125 incident dialysis patients with type 2 diabetes were identified. This study was aimed at retrospectively evaluating the impact of nephrotic range proteinuria (urinary protein-creatinine ratio above 3.5 g/gCr) on renal function decline during the 3 months just prior to dialysis initiation.
In total, 103 patients (82.4 %) had nephrotic range proteinuria. The median rate of decline in estimated glomerular filtration rate (eGFR) in this study population was 0.98 (interquartile range 0.51-1.46) ml/min/1.73 m(2) per month. Compared to patients without nephrotic range proteinuria, patients with nephrotic range proteinuria showed significantly faster renal function decline (0.46 [0.24-1.25] versus 1.07 [0.64-1.54] ml/min/1.73 m(2) per month; p = 0.007).
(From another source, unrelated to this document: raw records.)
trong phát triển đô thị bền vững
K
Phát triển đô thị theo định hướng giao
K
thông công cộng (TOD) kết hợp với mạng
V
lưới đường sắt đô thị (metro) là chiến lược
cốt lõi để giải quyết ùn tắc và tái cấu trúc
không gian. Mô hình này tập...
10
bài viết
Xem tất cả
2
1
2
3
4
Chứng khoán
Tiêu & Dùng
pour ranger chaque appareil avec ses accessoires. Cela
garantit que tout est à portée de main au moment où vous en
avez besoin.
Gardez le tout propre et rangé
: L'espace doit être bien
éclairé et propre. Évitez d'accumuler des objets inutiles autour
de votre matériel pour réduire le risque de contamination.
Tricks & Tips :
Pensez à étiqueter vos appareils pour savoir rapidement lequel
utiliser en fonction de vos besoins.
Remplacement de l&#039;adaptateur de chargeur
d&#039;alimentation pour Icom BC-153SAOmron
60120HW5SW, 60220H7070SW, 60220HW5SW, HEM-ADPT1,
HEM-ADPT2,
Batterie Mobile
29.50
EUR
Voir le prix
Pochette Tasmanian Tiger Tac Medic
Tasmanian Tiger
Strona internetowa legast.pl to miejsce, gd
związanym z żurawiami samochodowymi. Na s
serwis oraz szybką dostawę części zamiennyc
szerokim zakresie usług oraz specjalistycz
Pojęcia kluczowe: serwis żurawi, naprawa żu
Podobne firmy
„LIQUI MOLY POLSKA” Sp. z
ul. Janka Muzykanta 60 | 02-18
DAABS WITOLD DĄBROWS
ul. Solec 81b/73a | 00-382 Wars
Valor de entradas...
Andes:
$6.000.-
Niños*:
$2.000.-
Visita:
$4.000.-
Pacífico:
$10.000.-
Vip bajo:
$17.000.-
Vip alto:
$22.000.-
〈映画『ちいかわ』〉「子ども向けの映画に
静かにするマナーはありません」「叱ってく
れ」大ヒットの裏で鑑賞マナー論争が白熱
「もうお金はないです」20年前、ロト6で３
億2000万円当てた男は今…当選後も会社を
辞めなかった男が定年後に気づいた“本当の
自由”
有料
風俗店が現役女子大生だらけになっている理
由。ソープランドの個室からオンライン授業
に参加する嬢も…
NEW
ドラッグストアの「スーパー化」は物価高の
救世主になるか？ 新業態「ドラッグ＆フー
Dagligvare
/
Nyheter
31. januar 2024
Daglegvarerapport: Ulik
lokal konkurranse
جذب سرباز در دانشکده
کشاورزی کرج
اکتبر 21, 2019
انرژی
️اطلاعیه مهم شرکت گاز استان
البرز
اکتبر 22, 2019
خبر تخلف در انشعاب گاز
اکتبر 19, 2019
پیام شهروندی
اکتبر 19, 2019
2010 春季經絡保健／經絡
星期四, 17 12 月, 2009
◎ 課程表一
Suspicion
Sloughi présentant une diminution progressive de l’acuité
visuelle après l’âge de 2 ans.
After adjusting for gender, age, systolic blood pressure, serum albumin, calcium-phosphorus product, hemoglobin A1c, and use of an angiotensin-converting enzyme inhibitor or an angiotensin II receptor blocker, patients with nephrotic range proteinuria showed a 3.89-fold (95 % CI 1.08-14.5) increased risk for rapid renal function decline defined as a decline in eGFR ≥0.5 ml/min/1.73 m(2) per month.
Nephrotic range proteinuria is the predominant renal risk factor in type 2 diabetic patients with severely impaired renal function receiving pre-dialysis care.
蛋白尿是肾病进展的既定危险因素,包括糖尿病肾病。在肾功能正常至相对保留的糖尿病患者中,蛋白尿尤其是肾病范围蛋白尿对肾脏进行性恶化的预测能力已得到充分证实。然而,对于肾功能严重受损的透析前糖尿病患者,蛋白尿严重程度与肾脏结局之间的关系知之甚少。
确定了125例2型糖尿病初发透析患者。本研究旨在回顾性评估肾病范围蛋白尿(尿蛋白肌酐比高于3.5 g/gCr)对透析开始前3个月肾功能下降的影响。
总共103例患者(82.4%)有肾病范围蛋白尿。该研究人群中估计肾小球滤过率(eGFR)的中位数下降率为每月0.98(四分位间距0.51 - 1.46)ml/min/1.73 m²。与无肾病范围蛋白尿的患者相比,有肾病范围蛋白尿的患者肾功能下降明显更快(分别为每月0.46 [0.24 - 1.25] 与1.07 [0.64 - 1.54] ml/min/1.73 m²;p = 0.007)。在调整性别、年龄、收缩压、血清白蛋白、钙磷乘积、糖化血红蛋白以及使用血管紧张素转换酶抑制剂或血管紧张素II受体阻滞剂后,有肾病范围蛋白尿的患者肾功能快速下降(定义为eGFR每月下降≥0.5 ml/min/1.73 m²)的风险增加3.89倍(95%可信区间1.08 - 14.5)。
肾病范围蛋白尿是接受透析前护理的肾功能严重受损的2型糖尿病患者的主要肾脏危险因素。